Dommage dommage ! Avec des personnages de Mimi wo Sumaseba, on pouvait s'attendre à retrouver la meme qualité d'animation et un esprit similaire... il n'en est rien ! On se retrouve ici avec un dessin animé pas désagréable mais tout simplement banal, voire destiné aux plus petits (?).

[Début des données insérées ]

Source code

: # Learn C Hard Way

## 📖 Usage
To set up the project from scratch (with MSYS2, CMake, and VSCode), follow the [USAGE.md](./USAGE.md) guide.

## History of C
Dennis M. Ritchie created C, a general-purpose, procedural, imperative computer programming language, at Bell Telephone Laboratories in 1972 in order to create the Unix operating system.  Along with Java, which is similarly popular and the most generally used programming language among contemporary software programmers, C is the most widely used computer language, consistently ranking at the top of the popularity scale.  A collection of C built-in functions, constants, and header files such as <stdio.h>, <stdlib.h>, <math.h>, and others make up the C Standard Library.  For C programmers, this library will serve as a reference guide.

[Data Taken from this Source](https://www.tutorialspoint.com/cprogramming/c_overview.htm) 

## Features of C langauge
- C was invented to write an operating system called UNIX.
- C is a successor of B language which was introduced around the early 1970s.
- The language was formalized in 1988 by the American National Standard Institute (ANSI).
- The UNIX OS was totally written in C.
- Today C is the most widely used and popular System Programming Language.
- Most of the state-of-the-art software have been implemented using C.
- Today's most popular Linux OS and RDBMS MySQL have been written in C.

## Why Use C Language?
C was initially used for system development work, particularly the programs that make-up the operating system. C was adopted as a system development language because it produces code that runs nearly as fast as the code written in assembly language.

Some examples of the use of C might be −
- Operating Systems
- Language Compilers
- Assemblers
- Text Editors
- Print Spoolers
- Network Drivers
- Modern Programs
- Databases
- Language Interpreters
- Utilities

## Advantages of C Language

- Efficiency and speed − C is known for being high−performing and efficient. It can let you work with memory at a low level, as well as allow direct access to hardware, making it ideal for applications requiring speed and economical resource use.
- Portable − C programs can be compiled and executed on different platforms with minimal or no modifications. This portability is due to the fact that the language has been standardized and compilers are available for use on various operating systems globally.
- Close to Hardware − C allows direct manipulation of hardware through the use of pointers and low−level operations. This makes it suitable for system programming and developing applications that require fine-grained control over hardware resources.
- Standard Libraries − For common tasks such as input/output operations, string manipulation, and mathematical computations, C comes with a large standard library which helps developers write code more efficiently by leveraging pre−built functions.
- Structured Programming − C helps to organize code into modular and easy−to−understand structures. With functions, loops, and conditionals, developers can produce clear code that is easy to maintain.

Certainement le moins Ghibli des Ghibli, le Royaume des chats est une grande déception, tant par la pauvreté de l'esthétique que par son scénario beaucoup trop simple. Tout d'abord, le charme Miyazaki - quand bien même ce n'est pas un long-métrage qu'il a réalisé lui-même - que l'on doit normalement retrouver dans les décors et les personnages, impossible de le percevoir. Au lieu de cela, on peut voir un graphisme assez laid et une animation superficielle. Par conséquent, ce manque de charme a des répercussions sur le reste du long-métrage, car si on a pu rire des aventures du peuple tanuki dans Pompoko, le fait est que les chats sont consternants et manquent cruellement de consistance. Ainsi, le Royaume des chats est un long-métrage très faiblard, plutôt mièvre dans l'ensemble et incohérent à souhait, dont la courte durée apparaît finalement comme une bonne nouvelle.
On ne va pas se mentir, ce n'est pas le plus réussi des films d'animation japonais. Alors certes l'histoire est sympathique, tout comme l'univers de manière générale mais selon moins, il y a trop de points négatifs hélas. Déjà assez déçu par la qualité du dessin, un peu trop approximative. Ensuite je trouve que ça manque de fond et de forme. Les personnages ne sont pas aussi attachants que dans d'autres films du genre. Même si ça n'en reste pas moins original, j'ai moyennement accroché et on pourra reconnaître le fait que ce n'est pas trop long donc c'est plutôt cool. Franchement la moyenne, pas plus. 10/20.
Amusant, esthétiquement lumineux et présentant un univers densément félin, cet animé joue de références universelles ainsi que de ressorts relationnels vraisemblables pour nous entraîner dans une aventure rocambolesque. Trop, peut-être car les rebondissements rivalisent d'absurdité et de simplisme narratif pour convaincre. Dommage car les personnages se révèlent attachants, intéressants même. Une plongée dans un royaume intriguant, fantasque: Haru in Miaouland!
Dans ce magique dessin animé japonais, la petite Haru sauve la vie d’un chat. A partir de ce moment là sa vie va être chamboulé jusqu’à découvrir le monde parallèle des chats où ceux-ci mènent une vie comparable aux humains. spoiler: Mais le roi du royaume des chats veut la marier à son film alors qu’Haru n’en a aucune envie.
Magique, voilà le mot qui mourrait définir ce dessin animé au graphisme traditionnel excellemment bien fait. On se laisse porter et on oublie tout. A voir en famille.